The missing link of Ops tools

It’s like we went from horse to spaceship, skipping everything in between.


Let’s say you are managing your system in AWS. Amazon provides you with API to do that. What are your options for consuming that API?

Option 1: CLI or library for API access

AWS CLI let’s us access the API from the command line and bash scripts. Python/Ruby/Node.js and other languages can access the API using appropriate libraries.

Option 2: Declarative tools

You declare how the system should look like, the tool figures out dependencies and performs any API calls that are needed to achieve the declared state.

Problem with using CLI or API libraries

Accessing API using CLI or libraries is fine for one off tasks. In many cases, automation is needed and we would like to prepare scripts. Ideally, these scripts would be idempotent (can be run multiple times, converging to the desired state and not ruining it). We then quickly discover how clunky these scripts are:

# Script "original"
if resource_a exists then
  if resource_a_property_p != desired_resource_a_property_p then
    set resource_a_property_p to desired_resource_a_property_p
  if resource_a_property_q != desired_resource_a_property_q then
  # resource_a does not exist
  create resource_a
  set resource_a_property_p to desired_resource_a_property_p
# more chunks like the above

It’s easy to see why you wouldn’t want to write and maintain a script such as above.

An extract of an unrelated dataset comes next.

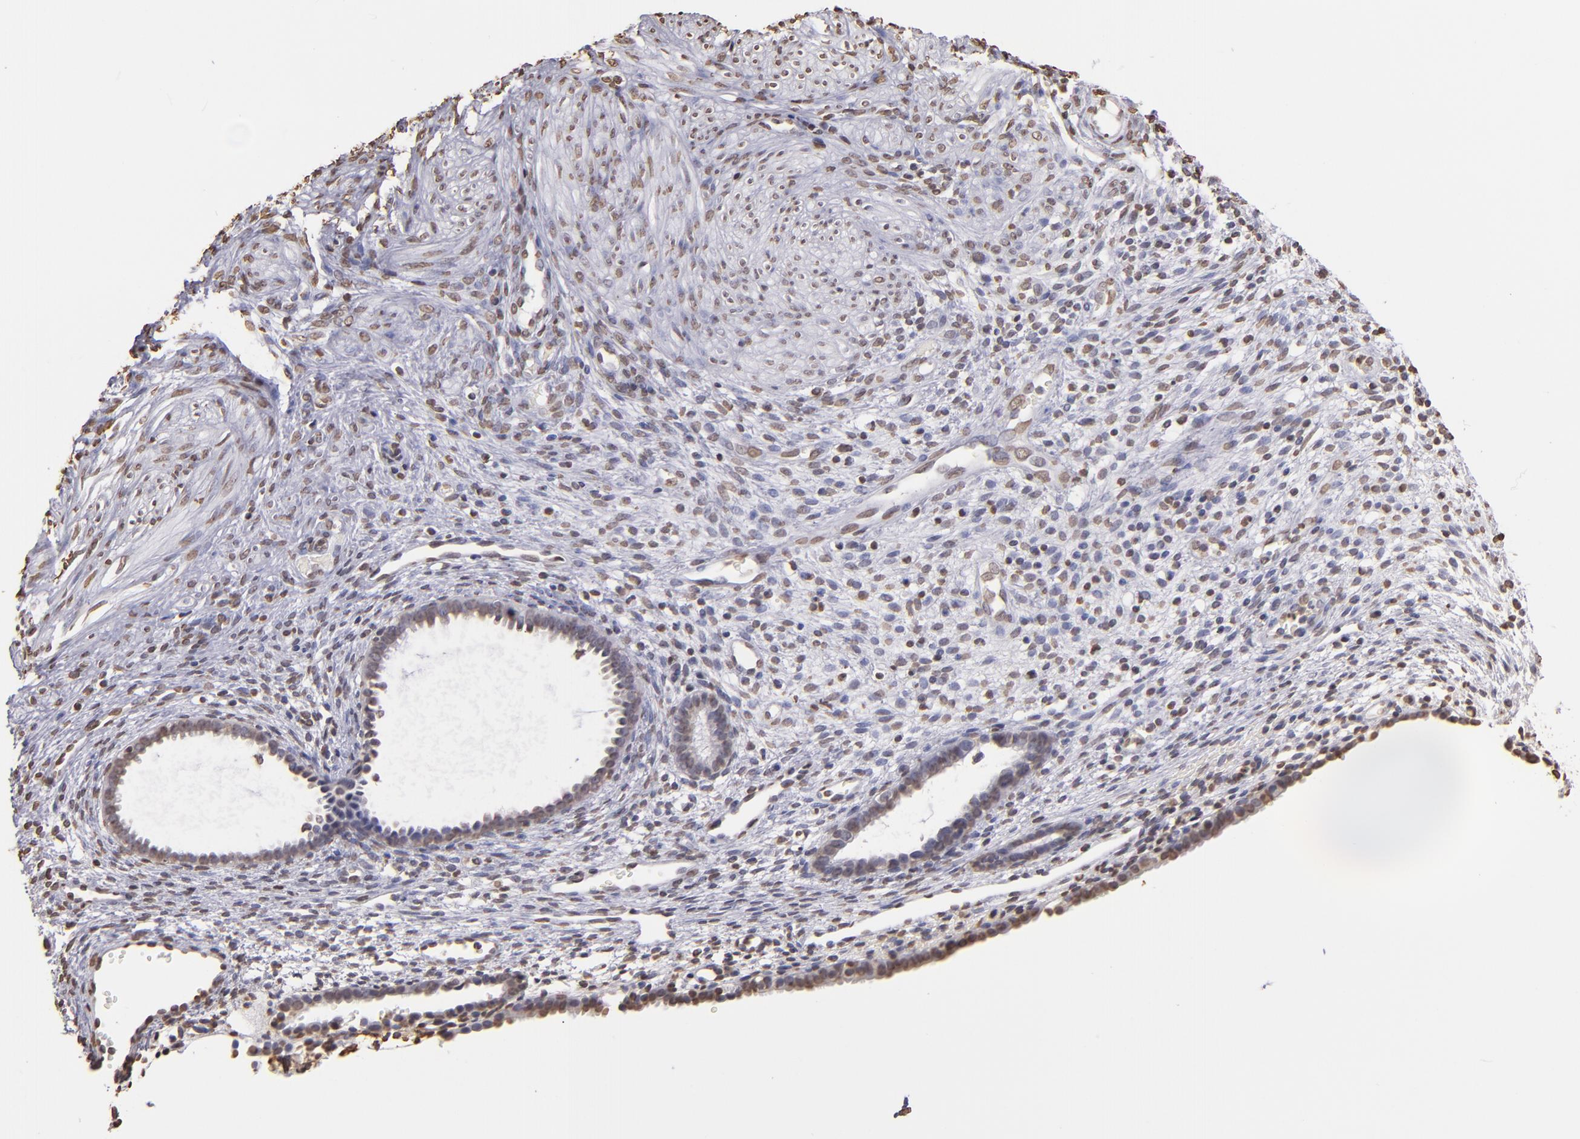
{"staining": {"intensity": "weak", "quantity": "25%-75%", "location": "nuclear"}, "tissue": "endometrium", "cell_type": "Cells in endometrial stroma", "image_type": "normal", "snomed": [{"axis": "morphology", "description": "Normal tissue, NOS"}, {"axis": "topography", "description": "Endometrium"}], "caption": "Protein staining of normal endometrium exhibits weak nuclear positivity in approximately 25%-75% of cells in endometrial stroma. Ihc stains the protein in brown and the nuclei are stained blue.", "gene": "LBX1", "patient": {"sex": "female", "age": 72}}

How the problem was solved

What happened next: jump to “Option 2”, declarative tools such as CloudFormation, Terraform, etc.

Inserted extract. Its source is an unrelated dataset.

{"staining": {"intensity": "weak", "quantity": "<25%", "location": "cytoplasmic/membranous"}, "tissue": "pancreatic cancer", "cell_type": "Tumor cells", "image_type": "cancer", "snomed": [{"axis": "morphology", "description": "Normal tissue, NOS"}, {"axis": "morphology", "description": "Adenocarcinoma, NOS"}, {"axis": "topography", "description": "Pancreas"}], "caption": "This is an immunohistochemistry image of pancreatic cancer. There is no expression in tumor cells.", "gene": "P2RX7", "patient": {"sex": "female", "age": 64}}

Other possible solution that never happened

If you have developed any code, you probably know what refactoring is: making the code more readable, deduplicate shared code, factoring out common patterns, etc… without changing the meaning of the code. The script above is an obvious candidate for refactoring, which would be improving “Option 1” (CLI or a library for API access) above, but that never happened.

All the ifs should have been moved to a library and the script could be transformed to something like this:

# Script "refactored"
create_or_update(resource_a, {
  property_p = desired_resource_a_property_p
  property_q = desired_resource_a_property_q
# more chunks like the above

One might say that the “refactored” script looks pretty much like input file of the declarative tools mentioned above. Yes, it does look similar; there is a huge difference though.

Declarative tools vs declarative primitives library

By “declarative primitives library” I mean a programming language library that provides idempotent functions to create/update/delete resources. In our cases these resource are VPCs, load balancers, security groups, instances, etc…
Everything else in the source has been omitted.